The final words of Kent that have sparked the speculation of his suicide are also the most telling: ‘I have a journey, sir, shortly to go. My master calls me; I must not say no’ (Shakespeare V.iii.394-395). The Duke of Albany had offered Kent back his earldom, yet Kent refused. Kent has dedicated his entire life to service for his master. The identity of his master is easily discernible. As a slave to the elements, Lear finds himself a member of the confraternity of degraded servants: Kent, Edgar, the Fool, and, finally, Gloucester. Lear’s imaginative and prescient of typical suffering evoked via the tempest expresses his new perception of the variety of bonds that underlie all human relationships, that of a common humanity. Service, for our purposes, may additionally be the notion of the formalization of relationships between folks of exclusive social or political rank. So a lot is implicit in the doctrine of hierarchy. A person obeys or ministers to his superior on the social scale, and that most fulfilling ministers to his superior.
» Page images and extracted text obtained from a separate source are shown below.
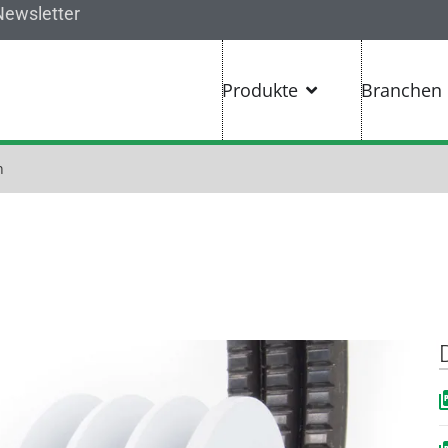
Newsletter
Produkte
Branchen
n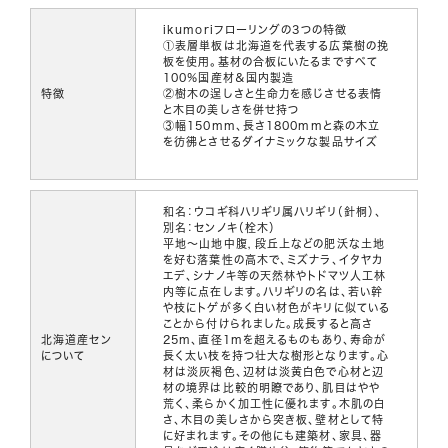
ikumoriフローリングの3つの特徴
①表層単板は北海道を代表する広葉樹の挽
板を使用。基材の合板にいたるまですべて
100％国産材＆国内製造
特徴
②樹木の逞しさと生命力を感じさせる表情
と木目の美しさを併せ持つ
③幅150mm、長さ1800mmと森の木立
を彷彿とさせるダイナミックな製品サイズ
和名：ウコギ科ハリギリ属ハリギリ（針桐）、
別名：センノキ（栓木）
平地～山地中腹，段丘上などの肥沃な土地
を好む落葉性の高木で、ミズナラ、イタヤカ
エデ、シナノキ等の天然林やトドマツ人工林
内等に点在します。ハリギリの名は、若い幹
や枝にトゲが多く白い材色がキリに似ている
ことから付けられました。成長すると高さ
北海道産セン
25m、直径1mを超えるものもあり、寿命が
について
長く太い枝を持つ壮大な樹形となります。心
材は淡灰褐色、辺材は淡黄白色で心材と辺
材の境界は比較的明瞭であり、肌目はやや
荒く、柔らかく加工性に優れます。木肌の白
さ、木目の美しさから突き板、壁材として特
に好まれます。その他にも建築材、家具、器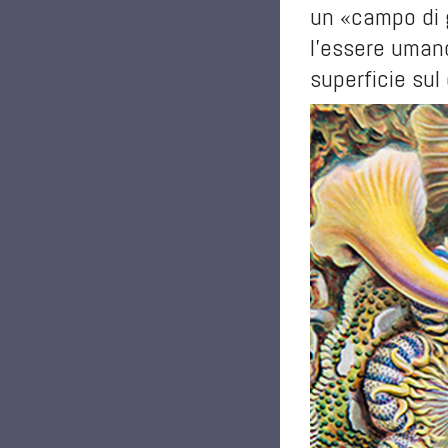
un «campo di g
l’essere umano
superficie sul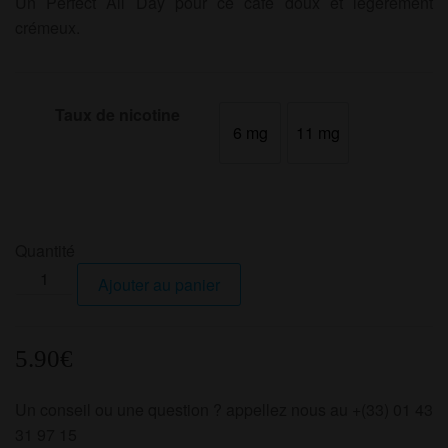
Un Perfect All Day pour ce café doux et légèrement
crémeux.
Taux de nicotine
6 mg
11 mg
6 mg
11 mg
Quantité
quantité
Ajouter au panier
de
Café
gourmand
5.90
€
Un conseil ou une question ? appellez nous au +(33) 01 43
31 97 15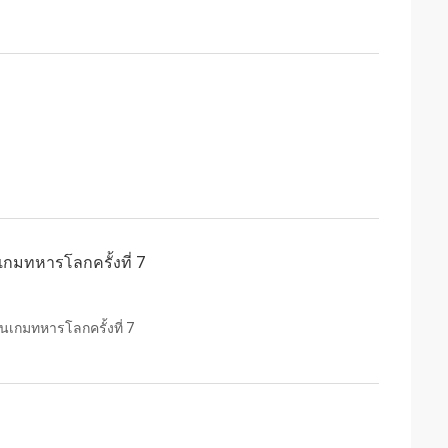
ันเกมทหารโลกครั้งที่ 7
ันเกมทหารโลกครั้งที่ 7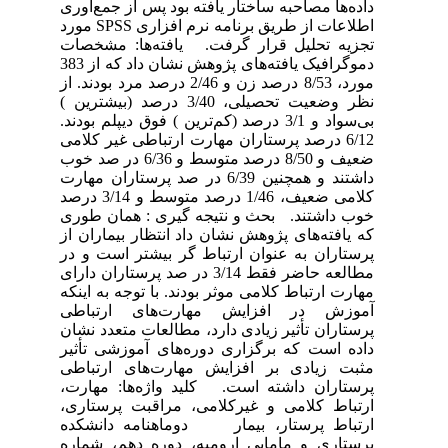
داده‌ها مصاحبه ساختار یافته بود پس از جمع‌آوری
اطلاعات از طریق برنامه نرم افزاری SPSS مورد
تجزیه تحلیل قرار گرفت. یافته‌ها: مشخصات
دموگرافیک یافته‌های پژوهش نشان داد که از 383
مورد، 8/53 درصد زن و 2/46 درصد مرد بودند. از
نظر وضعیت تحصیلی، 3/40 درصد (بیشترین )
بی‌سواد و 3/1 درصد (کم‌ترین ) فوق دیپلم بودند.
6/12 درصد پرستاران مهارت ارتباطی غیر کلامی
ضعیف و 8/50 درصد متوسط و 6/36 در صد خوب
داشتند و همچنین 6/39 در صد پرستاران مهارت
کلامی ضعیف، 1/46 درصد متوسط و 3/14 درصد
خوب داشتند. بحث و نتیجه گیری : همان طوری
که یافته‌های پژوهش نشان داد انتظار بیماران از
پرستاران به عنوان ارتباط گر بیشتر است و در
مطالعه حاضر فقط 3/14 در صد پرستاران دارای
مهارت ارتباط کلامی موثر بودند. با توجه به اینکه
آموزش در افزایش مهارت‌های ارتباطی
پرستاران تأثیر زیادی دارد، مطالعات متعدد نشان
داده است که برگزاری دوره‌های آموزشی تأثیر
مثبت زیادی بر افزایش مهارت‌های ارتباطی
پرستاران داشته است. کلید واژه‌ها: مهارت،
ارتباط کلامی و غیرکلامی، مراقبت پرستاری،
ارتباط پرستار، بیمار دوماهنامه دانشکده
پرستاری و مامایی ارومیه، دوره دهم، شماره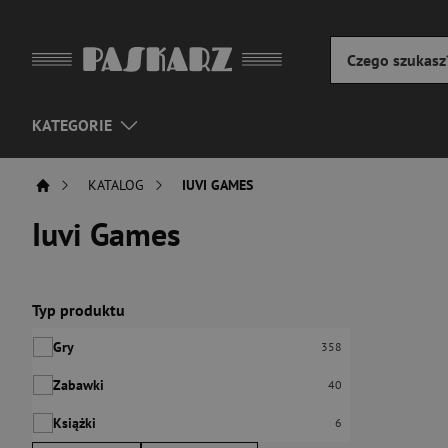
KATEGORIE
KATALOG
IUVI GAMES
Iuvi Games
Po użyciu produkty będą automatycznie filtrowane. Wybierz fil
Typ produktu
Gry
Liczba pozycji:
358
Zabawki
Liczba pozycji:
40
Książki
Liczba pozycji:
6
But an integral thing about this relationship in Lear is its feudal character: ice works two ways; it implies rights as nicely as duties, on every side. The reciprocity counseled by the period ‘bond’, where privileges are granted at the same time that obligations are imposed, is the circumstance that justifies service in principle, in practice, it is exactly the denial of reciprocity that is the first of Lear’s tragic violations. By refusing to honor the reciprocal force of the bond tying him to his inferiors, Lear cuts the bond, ‘cracks’ it, and so lets unfastened the forces of disorder, division, and disservice that are to overwhelm the kingdom.

Service and loyalty, both of these things are very important to make a person successful because they prove him to be trustworthy to his peers. It’s great with the way Kent was loyal to his king even though Lear made some mistakes. We could believe this is what made him one of the few survivors in the end. It is said that only the strong survive, and service and loyalty are what make Kent strong.